Nadie, excepto las personas no interesadas en la literatura, puede negar la perfección de esos interlocutores que son los libros. Se leen de forma ininterrumpida y ellos no se cansan. Se les abandona al propio gusto y ni se enteran, ni protestan. Los paseamos por nuestra mente cuando han sido leídos y no lo saben. Somos entonces los lectores quienes ajustamos cuentas con nuestras ideas, con nosotros mismos. Nos persiguen mentalmente fragmentos y anécdotas y frases y palabras que dejan de pertenecer a sus autores y a los personajes. ¿O acaso las voces digeridas de los libros no pasan a formar parte del tejido imaginario de nuevos usuarios? Ahí permanecen, diluidos en una especie de palimpsesto que conforma una "familia espiritual". Tal vez por eso nos despierten antes la admiración aquellos escritores no solo capaces de incitarnos a leer su obra, sino también la de sus escritores favoritos.
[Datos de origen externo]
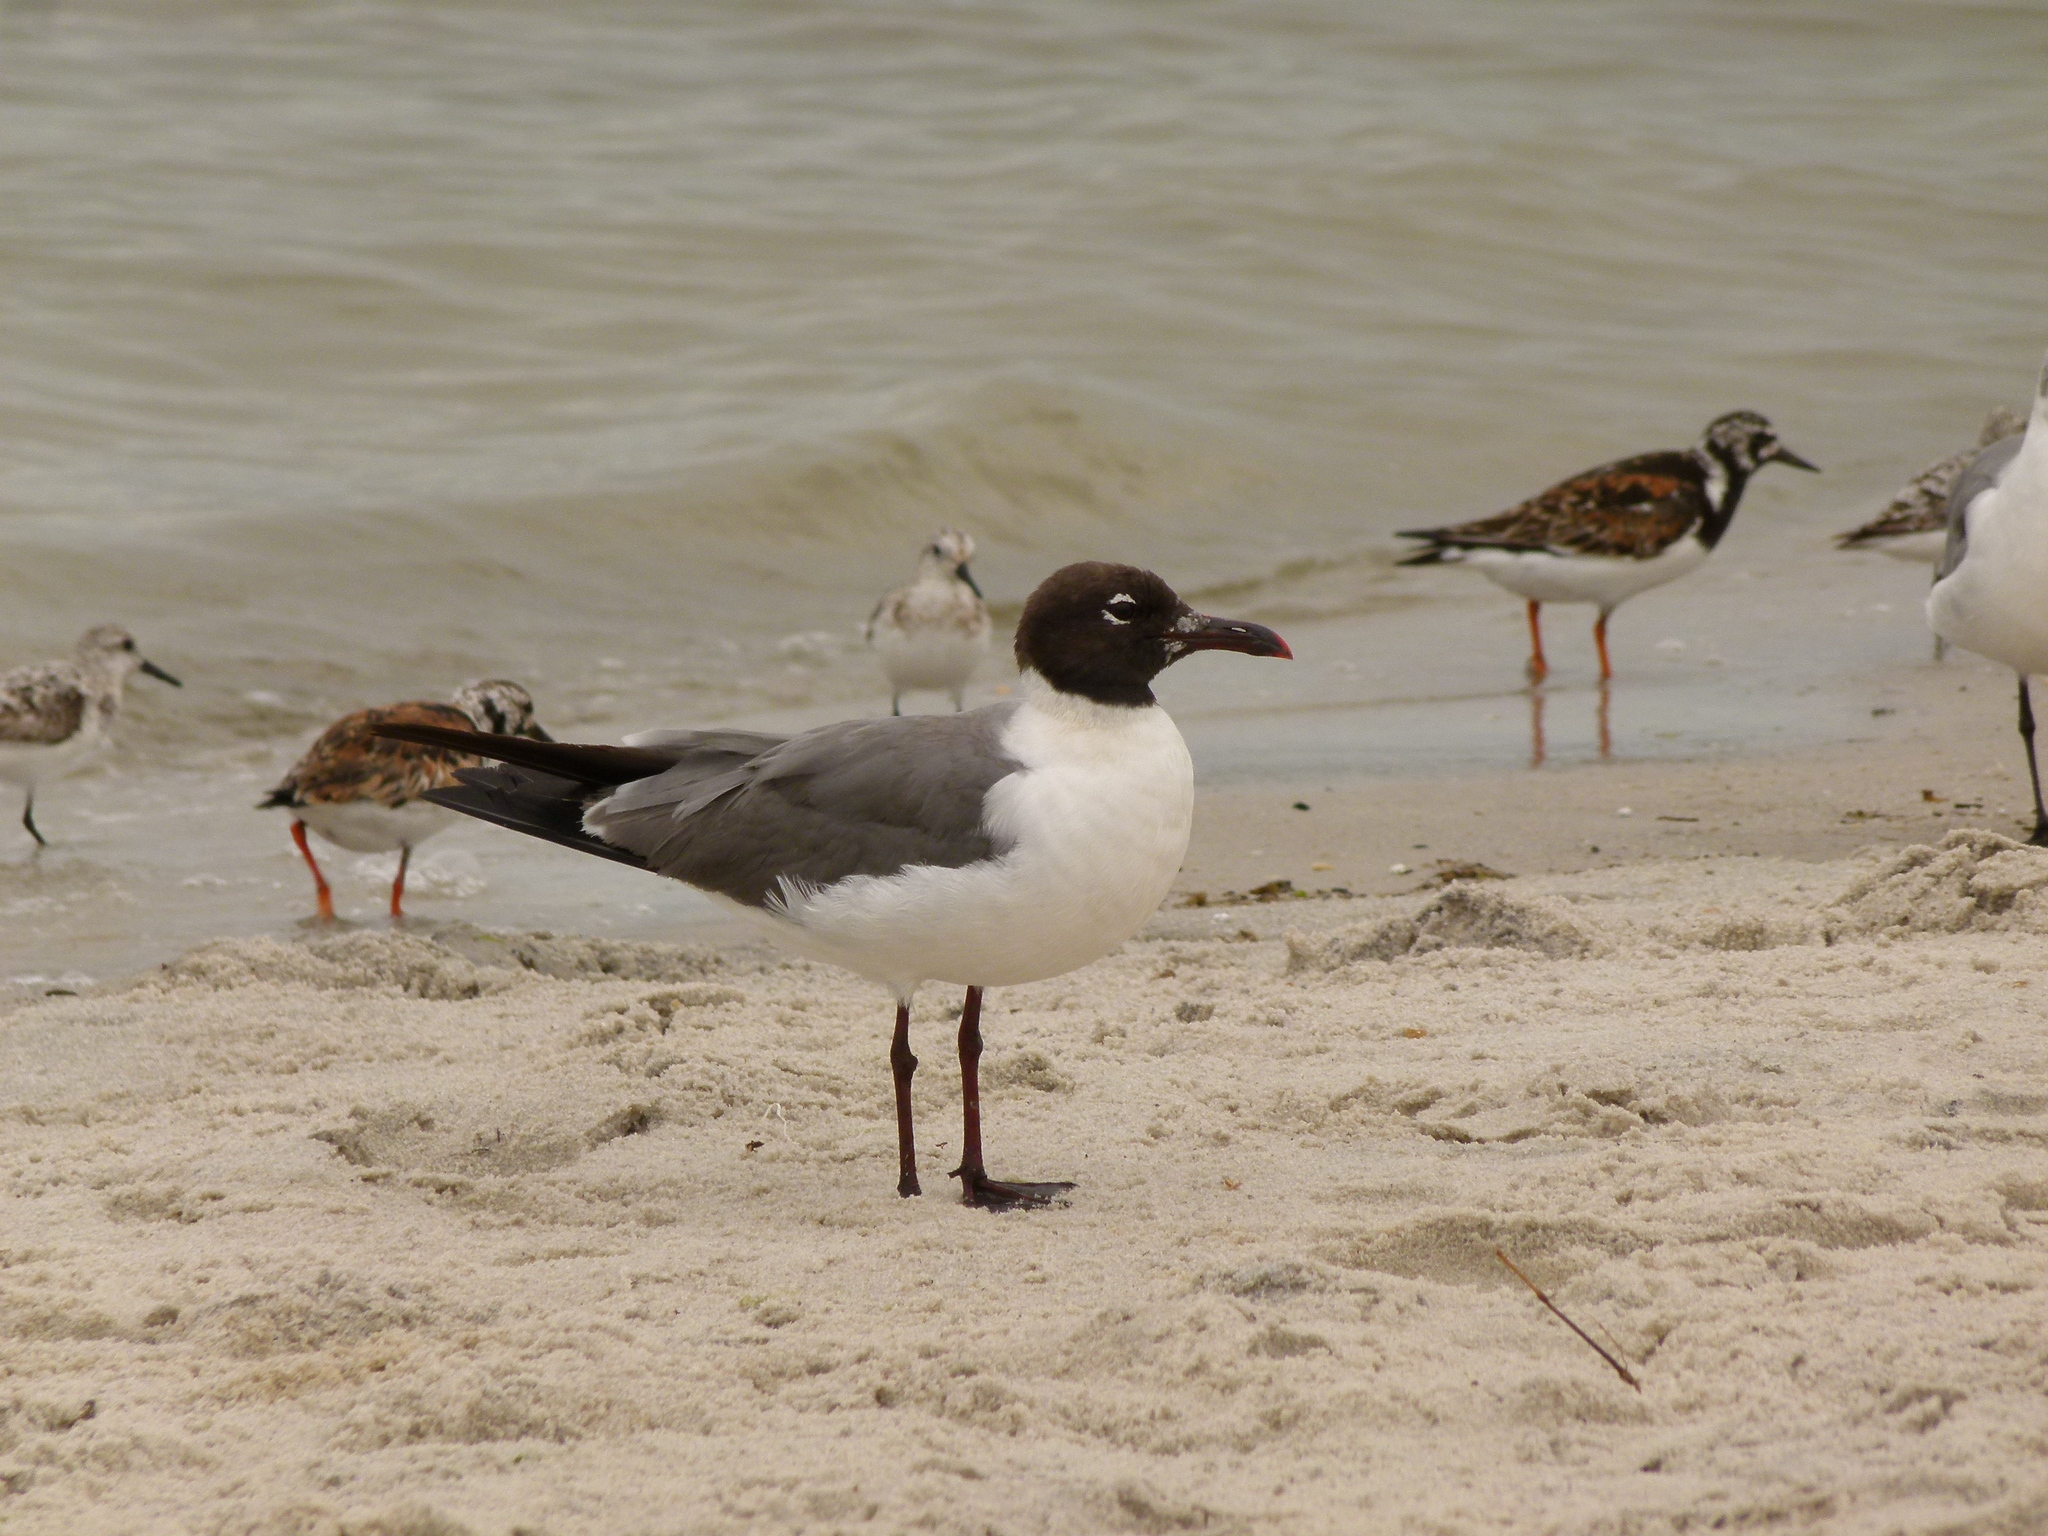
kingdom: Animalia
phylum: Chordata
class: Aves
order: Charadriiformes
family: Laridae
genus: Leucophaeus
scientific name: Leucophaeus atricilla
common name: Laughing gull
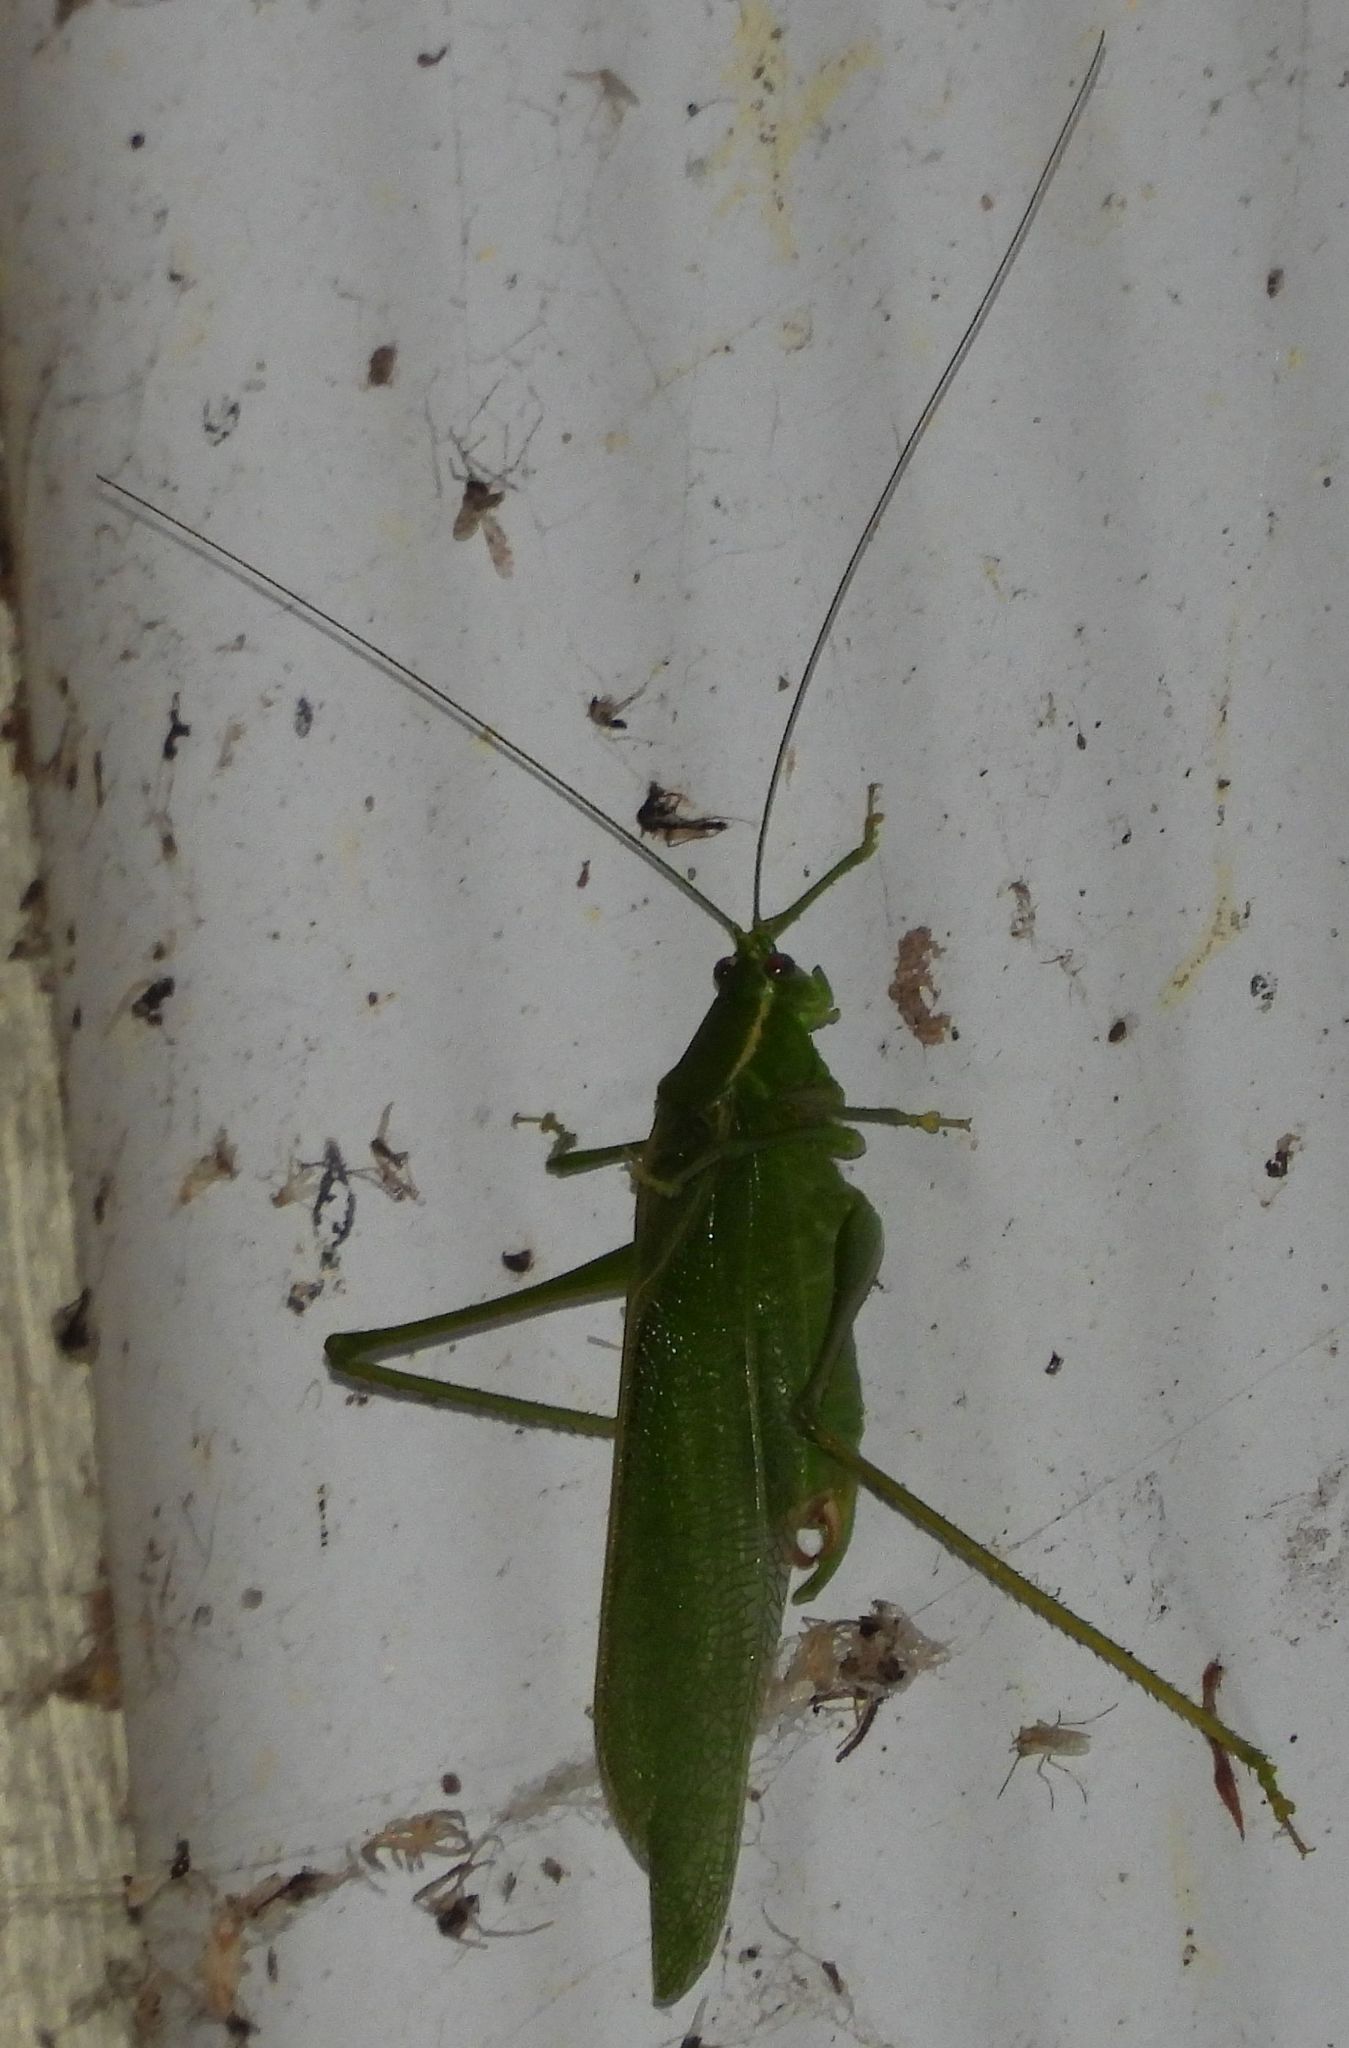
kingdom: Animalia
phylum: Arthropoda
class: Insecta
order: Orthoptera
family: Tettigoniidae
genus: Scudderia
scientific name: Scudderia septentrionalis
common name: Northern bush-katydid
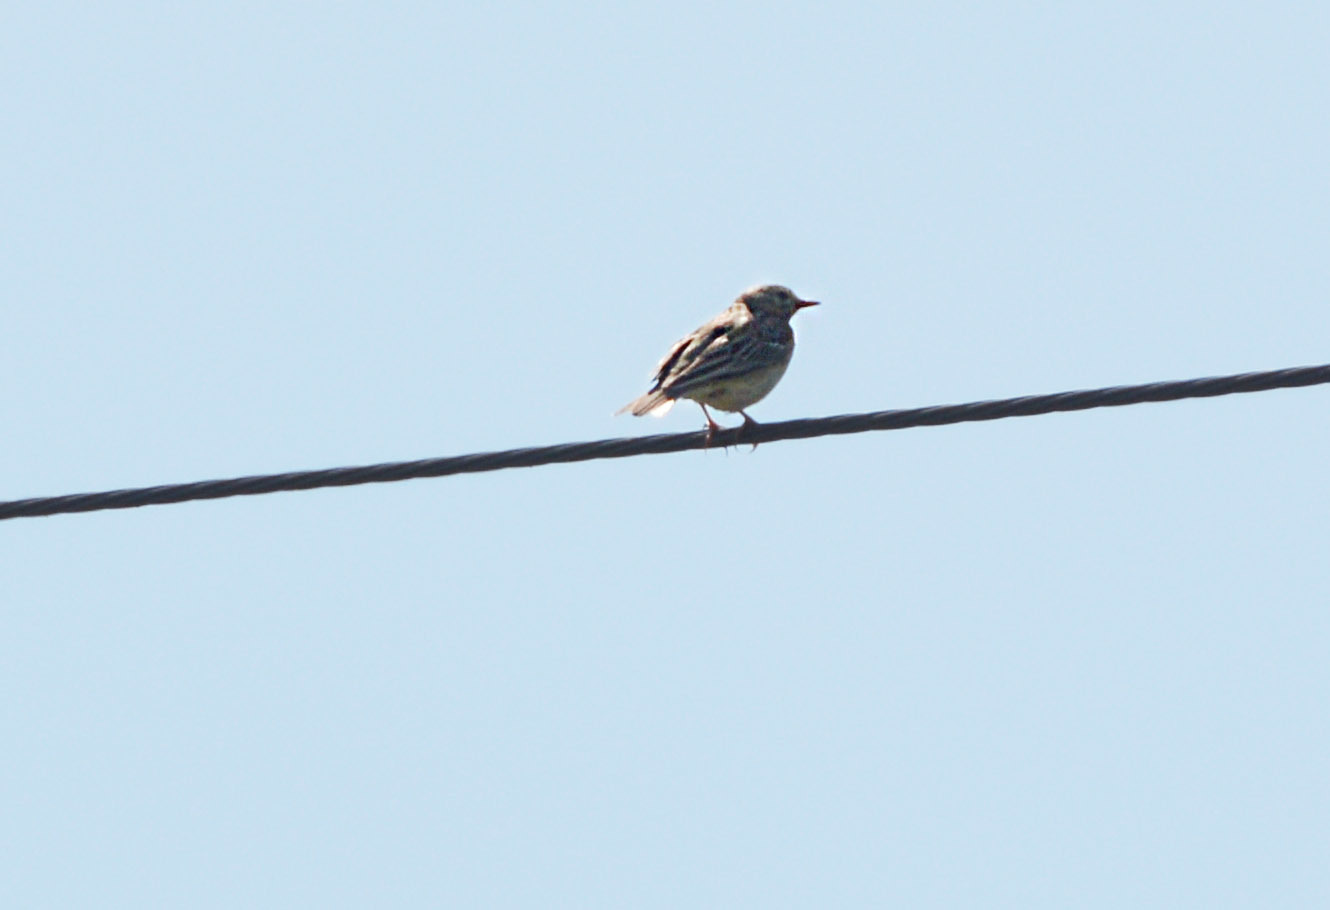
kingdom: Animalia
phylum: Chordata
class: Aves
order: Passeriformes
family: Motacillidae
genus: Anthus
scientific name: Anthus trivialis
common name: Tree pipit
Para lectores empedernidos no hay quizás mayor placer que la expectativa de hacerse con libros. Acercarse a la librería se convierte en una auténtica aventura. Difícil en esa visita deslindar lo que queremos obtener y lo que debemos ignorar. Ante la exposición de libros que nos gustaría llevarnos no queda más remedio que elegir. "Mi deseo de posesión", escribe Julio Ramón Ribeyro en La tentación del fracaso, "se dispersa no sobre varios libros posibles sino sobre todos los libros existentes". La adquisición de uno significa, visto así, no un libro más sino muchos libros menos.

Tal vez la lectura nos produzca con frecuencia una sensación parecida a la de escritores que celebran y lamentan a la vez los frutos de su trabajo literario. Escribe en sus diarios Julio Ramón Ribeyro que el año 1964 fue fructuoso para él. Cita las obras que ha conseguido terminar, pero lo que a él le fascina, añade, es la otra cara de la medalla: "Lo que he dejado de hacer, lo que salió mal, lo que no tuvo eco, lo que fracasó. Todas las realizaciones citadas tienen su lado lúgubre".